One list, five meals

Want to make your mid-week dinner routine easier? Simply buy everything on the grocery list below and you have all the ingredients you need to create five simple, nutritious meals. If you only want to cook one of the recipes, follow Michelle Darmody’s easy-to-use colour-coded guide — for the Day One dinner, buy the ingredients marked with a red circle in the shopping list and so on. Now you can toss those take-out menus for good. Enjoy!


Turkey Caesar with leftover Blue Cheese

Serves 4

4 thick slices of leftover bread

3 cloves of garlic

1 tbsp of olive oil

2 anchovies

150g of parmesan, finely grated

4 tbsp of mayonnaise

1 tbsp of white wine vinegar

1 large romaine or cos lettuce, leaves washed and pulled apart

400g of leftover turkey, chopped

180g of blue cheese, cut into chunks

Rub the bread slices with two of the garlic cloves and cut them into cubes. Toss in the olive oil, season and bake in the oven until they are crispy.

Blitz together the remaining clove of garlic with the anchovies, parmesan, mayonnaise and vinegar.

Toss the turkey in the dressing so that it is completely coated.

Place the lettuce leaves in to four bowls and toss them gently with the blue cheese, turkey and croutons.


Turkey and Ham Hash

Serves 4

A dash of rapeseed oil

700g of left over potatoes, diced

1 onion, chopped

2 leeks, white parts chopped rough green discarded

200g of leftover turkey, shredded

100g of leftover ham, chopped

4 eggs

2 tbsp of creme fraiche

A sprinkling of smoked paprika

A bunch of parsley, chopped

Heat the oil in a pan and fry the onion until it is turning translucent. Add the leeks and continue frying until they have softened. Add the potato, turkey and ham and stir until they are browning on the outside and heated through. Season to taste.
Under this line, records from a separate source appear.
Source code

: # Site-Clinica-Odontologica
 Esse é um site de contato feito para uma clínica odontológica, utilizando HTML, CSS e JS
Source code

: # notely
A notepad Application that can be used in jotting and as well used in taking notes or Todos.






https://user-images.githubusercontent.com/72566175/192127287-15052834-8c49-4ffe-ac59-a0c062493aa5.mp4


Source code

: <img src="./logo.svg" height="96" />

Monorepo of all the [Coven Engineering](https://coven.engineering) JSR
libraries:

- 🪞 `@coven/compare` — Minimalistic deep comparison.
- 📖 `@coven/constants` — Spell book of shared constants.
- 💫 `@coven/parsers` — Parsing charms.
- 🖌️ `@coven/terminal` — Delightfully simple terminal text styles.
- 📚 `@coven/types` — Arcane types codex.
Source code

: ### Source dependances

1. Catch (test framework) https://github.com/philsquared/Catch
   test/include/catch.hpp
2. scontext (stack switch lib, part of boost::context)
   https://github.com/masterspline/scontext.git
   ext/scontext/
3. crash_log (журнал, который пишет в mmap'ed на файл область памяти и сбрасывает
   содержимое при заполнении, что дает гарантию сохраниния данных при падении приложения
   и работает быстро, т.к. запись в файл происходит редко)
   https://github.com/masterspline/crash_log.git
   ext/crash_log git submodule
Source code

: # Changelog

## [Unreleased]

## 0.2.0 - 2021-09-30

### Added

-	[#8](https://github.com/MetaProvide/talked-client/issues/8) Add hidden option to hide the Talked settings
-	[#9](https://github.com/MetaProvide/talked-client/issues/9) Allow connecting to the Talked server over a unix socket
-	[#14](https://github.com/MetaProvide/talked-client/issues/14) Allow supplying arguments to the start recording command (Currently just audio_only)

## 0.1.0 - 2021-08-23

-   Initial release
Fry each of the eggs, I prefer to keep the yolk runny.

Serve the hash with the fried eggs on top and spoon of the creme fraîche. Finish with a generous sprinkling of both the parsley and paprika.


Leftover Turkey Noodles

Serves 4

Noodles for 4

A dash of sesame oil

4 cloves of garlic, chopped

A thumb sized piece of ginger, peeled and chopped

1 red chilli, sliced

2 carrots, sliced

400g of leftover turkey, shredded

3 tbsp of madras curry powder

1 tsp of turmeric

2 tbsp of soya sauce

2 tbsp of sherry

200 mls of stock

180g of bean-shoots — optional

A handful of spinach

Put the noodles on to boil in slightly salted water and drain when cooked.

Heat the oil and sauté the garlic, ginger, chilli and carrots until the carrots are beginning to soften. Add the turkey to pan and stir fry for another 30 seconds. Add the madras, turmeric, soya sauce and sherry and stir. Add the stock and cook until everything is heated through. Taste and season.

Stir in the bean shoots and spinach just before serving.


Turkey Melt

Serves 4

8 thick slices of leftover turkey

8 slices of bread

3 tbsp of mayonnaise

2 tsp of mustard

180g of smoked Gubbeen cheese, grated

2 pinches of smoked paprika

Toast the bread lightly on both sides. Mix the mayonnaise and mustard together.

Spread the bread with the mayonnaise and top with a slice of turkey. Sprinkle the cheese on top and place back under the grill until the cheese has completely melted. Sprinkle with the paprika or some tabasco sauce.


Left over Ham and Potato Cakes

Serves 4

A dash of olive oil

2 onions, chopped

4 cloves of garlic, finely chopped

700g of potatoes, mashed

180g of ham, chopped

2 eggs, lightly beaten

A bunch of parsley, chopped

2 tsp of mustard

Flour for dusting

2 tbsp of chutney

Heat a dash of oil and sauté the onion until it is translucent and then add the garlic. Continue frying until the garlic is turning golden.

Pour the onion and garlic into the potatoes and stir in the ham, parsley, mustard and eggs until everything is well combined.

Form into eight separate balls and flatten slightly. Roll in flour.

Grill under a warm grill until golden on one side. Turn them all over and grill on the second side until that too is golden and they are cooked through.

Serve with a spoon of chutney and either bread or salad.